Page-level text extractions
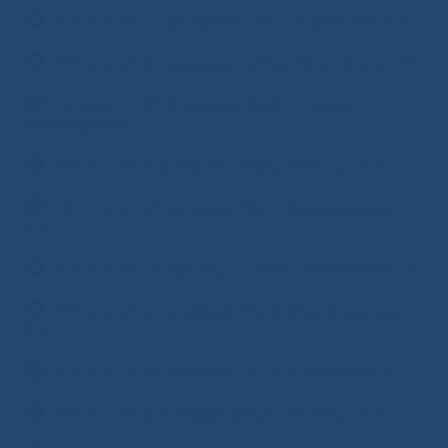
Отзыв от 23 февраля 2022, Прасковья К.
Отзыв от 17 февраля 2022, Григорьева Н.
Отзыв от 16 февраля 2022, Семья
Бандеровых
Отзыв от 3 февраля 2022, Попова А.С.
Отзыв от 31 января 2022, Винокурова
А.С.
Отзыв от 27 декабря 2021, Антонова О.А.
Отзыв от 30 ноября 2021, Иннокентьева
Е.А.
Отзыв от 22 ноября 2021, Семенова Д.
Отзыв от 1 октября 2021, Заботин А.Г.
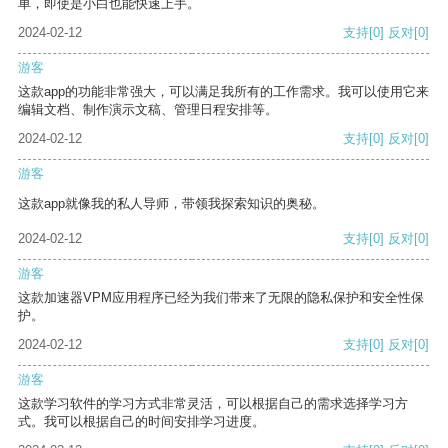
单，即使是小白也能快速上手。
2024-02-12
支持
[0]
反对
[0]
游客
这款app的功能非常强大，可以满足我所有的工作需求。我可以使用它来
编辑文档、制作演示文稿、管理日程安排等。
2024-02-12
支持
[0]
反对
[0]
游客
这款app就像我的私人导师，带领我探索知识的奥秘。
2024-02-12
支持
[0]
反对
[0]
游客
这款加速器VPM应用程序已经为我们带来了无限的隐私保护和安全性保
护。
2024-02-12
支持
[0]
反对
[0]
游客
这款学习软件的学习方式非常灵活，可以根据自己的需求选择学习方
式。我可以根据自己的时间安排学习进度。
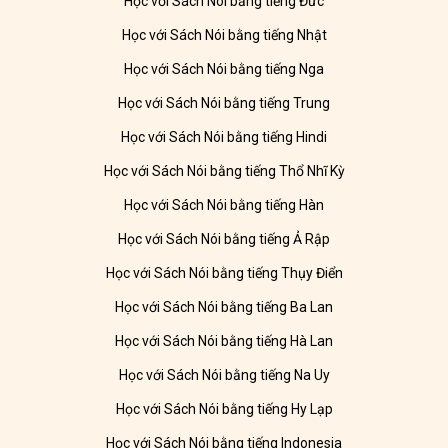
Học với Sách Nói bằng tiếng Đức
Học với Sách Nói bằng tiếng Nhật
Học với Sách Nói bằng tiếng Nga
Học với Sách Nói bằng tiếng Trung
Học với Sách Nói bằng tiếng Hindi
Học với Sách Nói bằng tiếng Thổ Nhĩ Kỳ
Học với Sách Nói bằng tiếng Hàn
Học với Sách Nói bằng tiếng Ả Rập
Học với Sách Nói bằng tiếng Thụy Điển
Học với Sách Nói bằng tiếng Ba Lan
Học với Sách Nói bằng tiếng Hà Lan
Học với Sách Nói bằng tiếng Na Uy
Học với Sách Nói bằng tiếng Hy Lạp
Học với Sách Nói bằng tiếng Indonesia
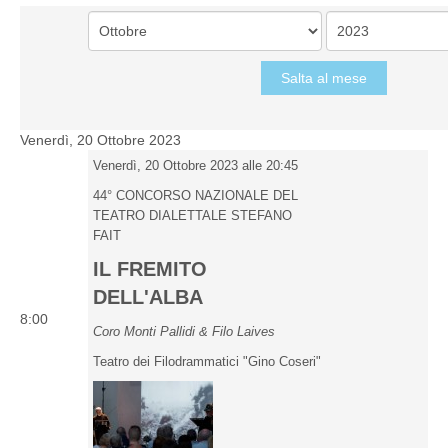
Salta al mese
Venerdì, 20 Ottobre 2023
Venerdì, 20 Ottobre 2023 alle 20:45
44° CONCORSO NAZIONALE DEL
TEATRO DIALETTALE STEFANO
FAIT
IL FREMITO
DELL'ALBA
8:00
Coro Monti Pallidi & Filo Laives
Teatro dei Filodrammatici "Gino Coseri"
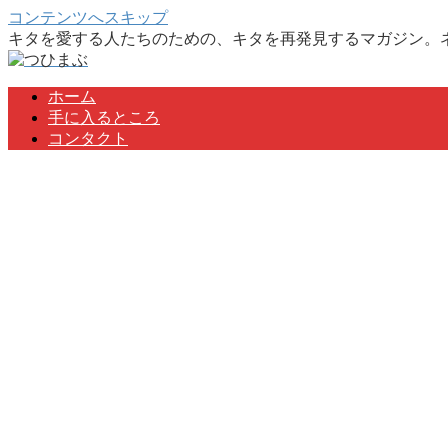
コンテンツへスキップ
キタを愛する人たちのための、キタを再発見するマガジン。
ホーム
手に入るところ
コンタクト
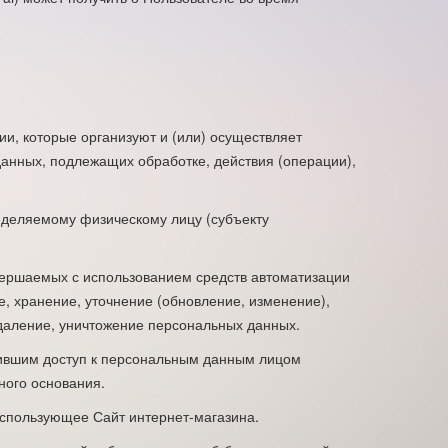
и, которые организуют и (или) осуществляет
анных, подлежащих обработке, действия (операции),
деляемому физическому лицу (субъекту
овершаемых с использованием средств автоматизации
е, хранение, уточнение (обновление, изменение),
удаление, уничтожение персональных данных.
ившим доступ к персональным данным лицом
ного основания.
 использующее Сайт интернет-магазина.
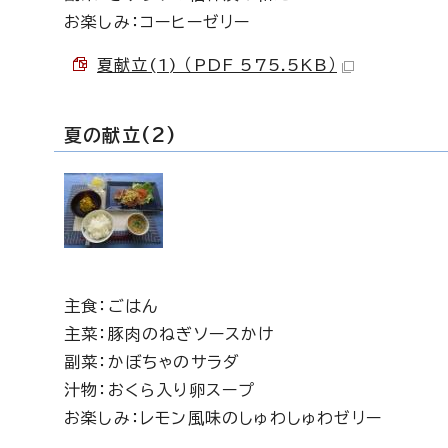
お楽しみ：コーヒーゼリー
夏献立(1) （PDF 575.5KB）
夏の献立(2)
主食：ごはん
主菜：豚肉のねぎソースかけ
副菜：かぼちゃのサラダ
汁物：おくら入り卵スープ
お楽しみ：レモン風味のしゅわしゅわゼリー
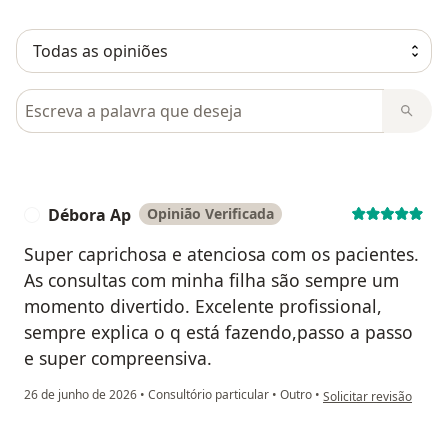
Pesquisar em opiniões
Débora Ap
Opinião Verificada
D
Super caprichosa e atenciosa com os pacientes.
As consultas com minha filha são sempre um
momento divertido. Excelente profissional,
sempre explica o q está fazendo,passo a passo
e super compreensiva.
na opinião do utilizad
26 de junho de 2026
•
Consultório particular
•
Outro
•
Solicitar revisão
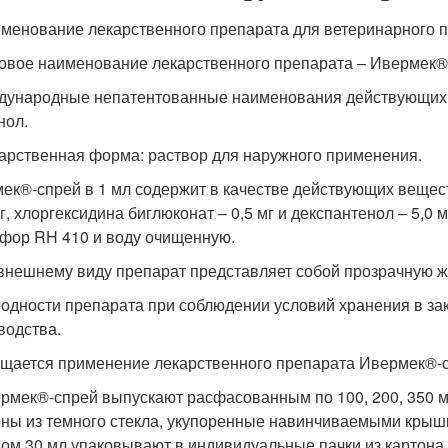
именование лекарственного препарата для ветеринарного 
говое наименование лекарственного препарата – Ивермек®-с
дународные непатентованные наименования действующих в
нол.
карственная форма: раствор для наружного применения.
ек®-спрей в 1 мл содержит в качестве действующих веществ
мг, хлоргексидина биглюконат – 0,5 мг и декспантенол – 5,0 
фор RH 410 и воду очищенную.
 внешнему виду препарат представляет собой прозрачную жи
годности препарата при соблюдении условий хранения в зак
водства.
щается применение лекарственного препарата Ивермек®-сп
ермек®-спрей выпускают расфасованным по 100, 200, 350 м
ны из темного стекла, укупоренные навинчиваемыми крыш
ом 30 мл упаковывают в индивидуальные пачки из картона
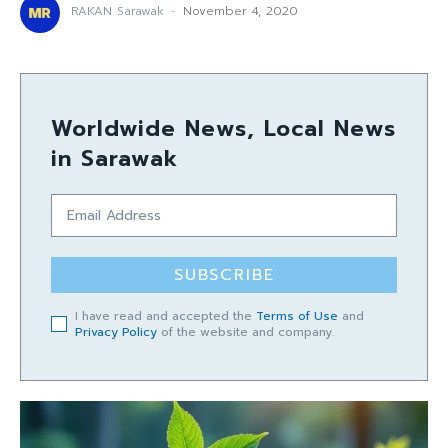
RAKAN Sarawak
-
November 4, 2020
Worldwide News, Local News
in Sarawak
SUBSCRIBE
I have read and accepted the
Terms of Use
and
Privacy Policy
of the website and company.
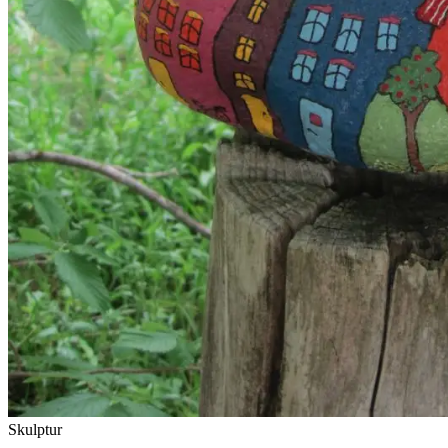
Skulptur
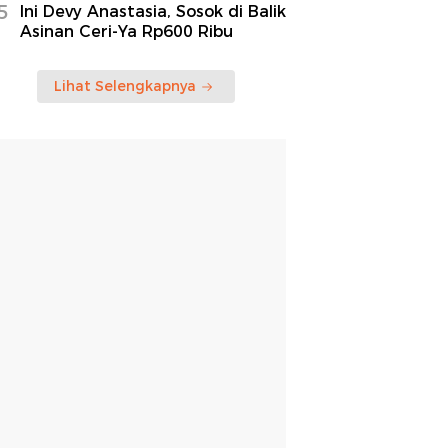
5
Ini Devy Anastasia, Sosok di Balik
Asinan Ceri-Ya Rp600 Ribu
Lihat Selengkapnya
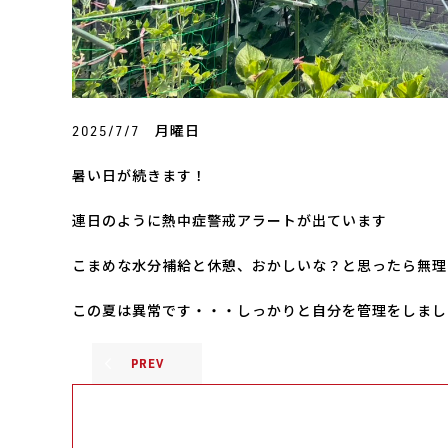
2025/7/7 月曜日
暑い日が続きます！
連日のように熱中症警戒アラートが出ています
こまめな水分補給と休憩、おかしいな？と思ったら無理
この夏は異常です・・・しっかりと自分を管理をしまし
PREV
暑い日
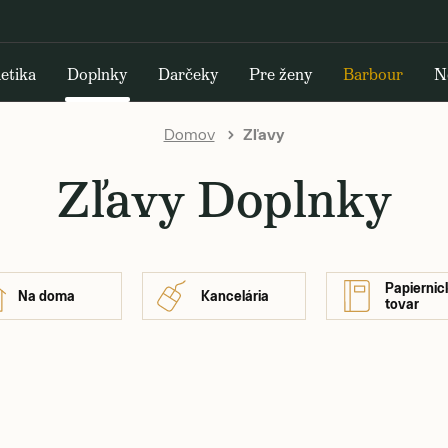
etika
Doplnky
Darčeky
Pre ženy
Barbour
N
Domov
Zľavy
Zľavy Doplnky
Papiernic
Na doma
Kancelária
tovar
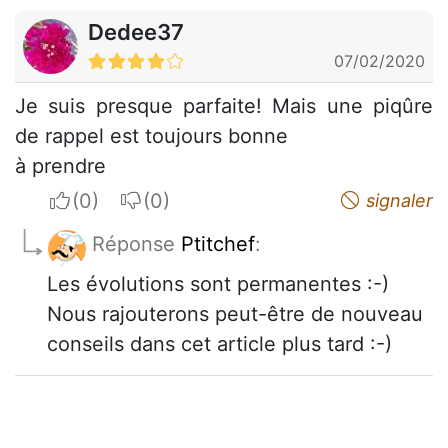
Dedee37
07/02/2020
Je suis presque parfaite! Mais une piqûre
de rappel est toujours bonne
à prendre
I apreciate
I do not appreciate
signaler
Réponse
Ptitchef
:
Les évolutions sont permanentes :-)
Nous rajouterons peut-être de nouveau
conseils dans cet article plus tard :-)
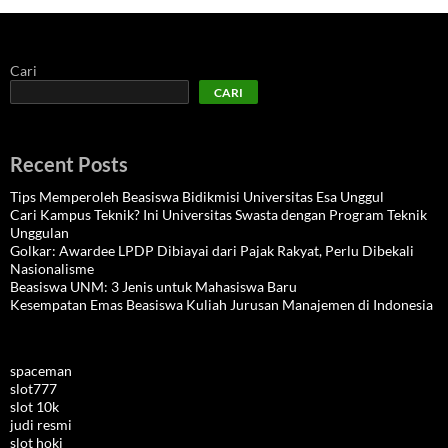
Cari
CARI
Recent Posts
Tips Memperoleh Beasiswa Bidikmisi Universitas Esa Unggul
Cari Kampus Teknik? Ini Universitas Swasta dengan Program Teknik
Unggulan
Golkar: Awardee LPDP Dibiayai dari Pajak Rakyat, Perlu Dibekali
Nasionalisme
Beasiswa UNM: 3 Jenis untuk Mahasiswa Baru
Kesempatan Emas Beasiswa Kuliah Jurusan Manajemen di Indonesia
spaceman
slot777
slot 10k
judi resmi
slot hoki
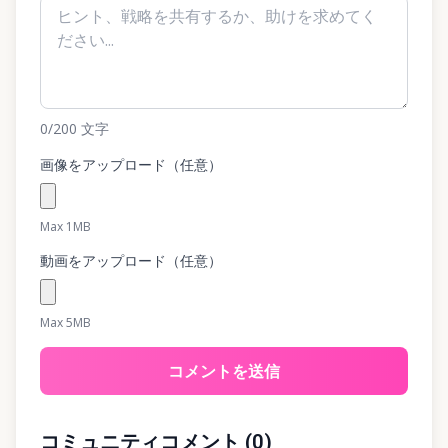
0
/200
文字
画像をアップロード（任意）
Max 1MB
動画をアップロード（任意）
Max 5MB
コメントを送信
コミュニティコメント
(
0
)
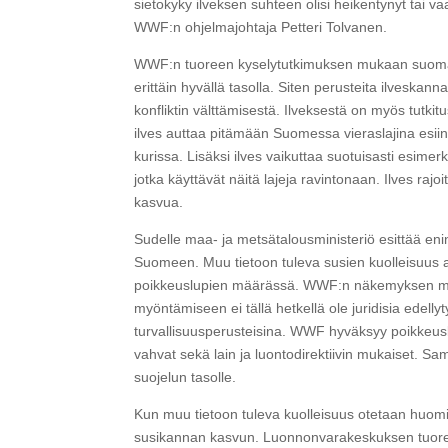
sietokyky ilveksen suhteen olisi heikentynyt tai 
WWF:n ohjelmajohtaja Petteri Tolvanen.
WWF:n tuoreen kyselytutkimuksen mukaan suomalai
erittäin hyvällä tasolla. Siten perusteita ilveskann
konfliktin välttämisestä. Ilveksestä on myös tutkit
ilves auttaa pitämään Suomessa vieraslajina esi
kurissa. Lisäksi ilves vaikuttaa suotuisasti esime
jotka käyttävät näitä lajeja ravintonaan. Ilves raj
kasvua.
Sudelle maa- ja metsätalousministeriö esittää eni
Suomeen. Muu tietoon tuleva susien kuolleisuus
poikkeuslupien määrässä. WWF:n näkemyksen muk
myöntämiseen ei tällä hetkellä ole juridisia edell
turvallisuusperusteisina. WWF hyväksyy poikkeuslu
vahvat sekä lain ja luontodirektiivin mukaiset. S
suojelun tasolle.
Kun muu tietoon tuleva kuolleisuus otetaan huomio
susikannan kasvun. Luonnonvarakeskuksen tuorees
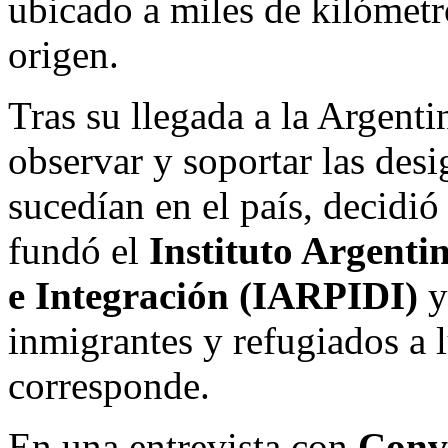
ubicado a miles de kilómetr
origen.
Tras su llegada a la Argenti
observar y soportar las desi
sucedían en el país, decidi
fundó el
Instituto Argenti
e Integración (IARPIDI)
y
inmigrantes y refugiados a 
corresponde.
En una entrevista con
Conve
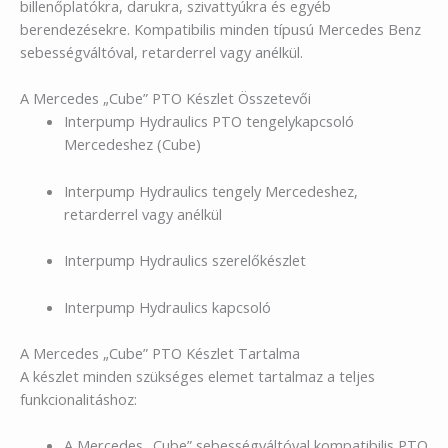
billenőplatókra, darukra, szivattyúkra és egyéb
berendezésekre. Kompatibilis minden típusú Mercedes Benz
sebességváltóval, retarderrel vagy anélkül.
A Mercedes „Cube” PTO Készlet Összetevői
Interpump Hydraulics PTO tengelykapcsoló
Mercedeshez (Cube)
Interpump Hydraulics tengely Mercedeshez,
retarderrel vagy anélkül
Interpump Hydraulics szerelőkészlet
Interpump Hydraulics kapcsoló
A Mercedes „Cube” PTO Készlet Tartalma
A készlet minden szükséges elemet tartalmaz a teljes
funkcionalitáshoz:
A Mercedes „Cube” sebességváltóval kompatibilis PTO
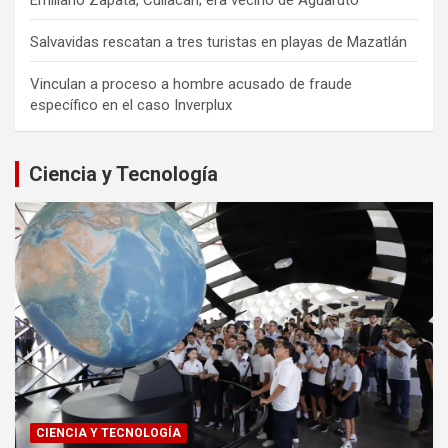
Emiliano Zapata, Culiacán; era vecino de Aguaruto
Salvavidas rescatan a tres turistas en playas de Mazatlán
Vinculan a proceso a hombre acusado de fraude
específico en el caso Inverplux
Ciencia y Tecnología
CIENCIA Y TECNOLOGÍA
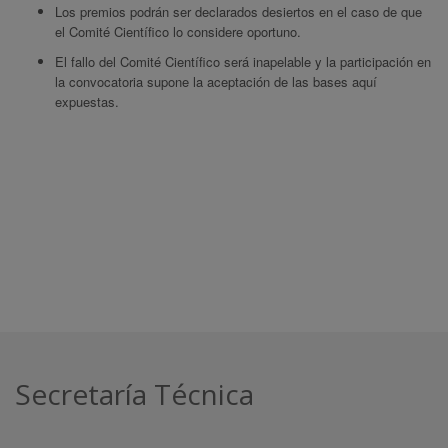
Los premios podrán ser declarados desiertos en el caso de que
el Comité Científico lo considere oportuno.
El fallo del Comité Científico será inapelable y la participación en
la convocatoria supone la aceptación de las bases aquí
expuestas.
Secretaría Técnica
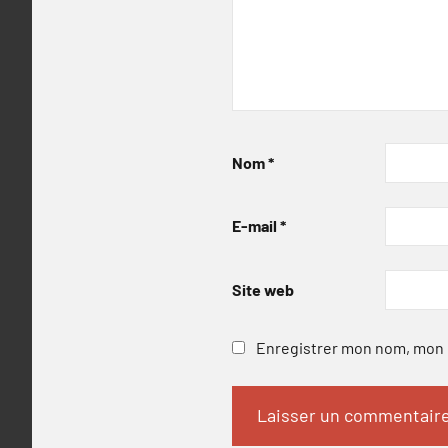
Nom
*
E-mail
*
Site web
Enregistrer mon nom, mon e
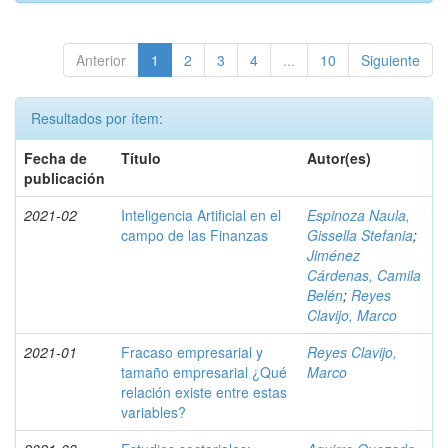
Anterior
1
2
3
4
...
10
Siguiente
Resultados por ítem:
Fecha de
Título
Autor(es)
publicación
2021-02
Inteligencia Artificial en el
Espinoza Naula,
campo de las Finanzas
Gissella Stefania
;
Jiménez
Cárdenas, Camila
Belén
;
Reyes
Clavijo, Marco
2021-01
Fracaso empresarial y
Reyes Clavijo,
tamaño empresarial ¿Qué
Marco
relación existe entre estas
variables?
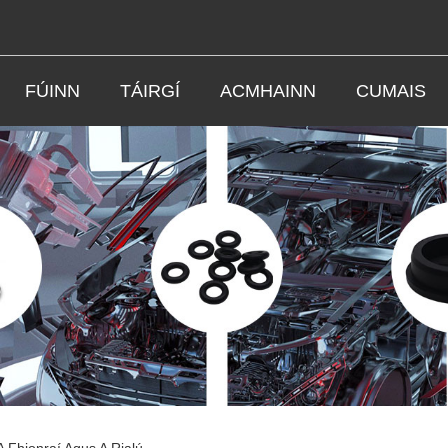
FÚINN
TÁIRGÍ
ACMHAINN
CUMAIS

ABOUT THIS TASK: Return the lines starting at the beginning of the items and ending with the line that contains "式。我可以根据自己的时间安排学习进度。", copying them exactly and leaving out the pictures.

ANSWER SECTION:
Отзыв от 23 февраля 2022, Прасковья К.
Отзыв от 17 февраля 2022, Григорьева Н.
Отзыв от 16 февраля 2022, Семья
Бандеровых
Отзыв от 3 февраля 2022, Попова А.С.
Отзыв от 31 января 2022, Винокурова
А.С.
Отзыв от 27 декабря 2021, Антонова О.А.
Отзыв от 30 ноября 2021, Иннокентьева
Е.А.
Отзыв от 22 ноября 2021, Семенова Д.
Отзыв от 1 октября 2021, Заботин А.Г.
单，即使是小白也能快速上手。
2024-02-12
支持
[0]
反对
[0]
游客
这款app的功能非常强大，可以满足我所有的工作需求。我可以使用它来
编辑文档、制作演示文稿、管理日程安排等。
2024-02-12
支持
[0]
反对
[0]
游客
这款app就像我的私人导师，带领我探索知识的奥秘。
2024-02-12
支持
[0]
反对
[0]
游客
这款加速器VPM应用程序已经为我们带来了无限的隐私保护和安全性保
护。
2024-02-12
支持
[0]
反对
[0]
游客
这款学习软件的学习方式非常灵活，可以根据自己的需求选择学习方
式。我可以根据自己的时间安排学习进度。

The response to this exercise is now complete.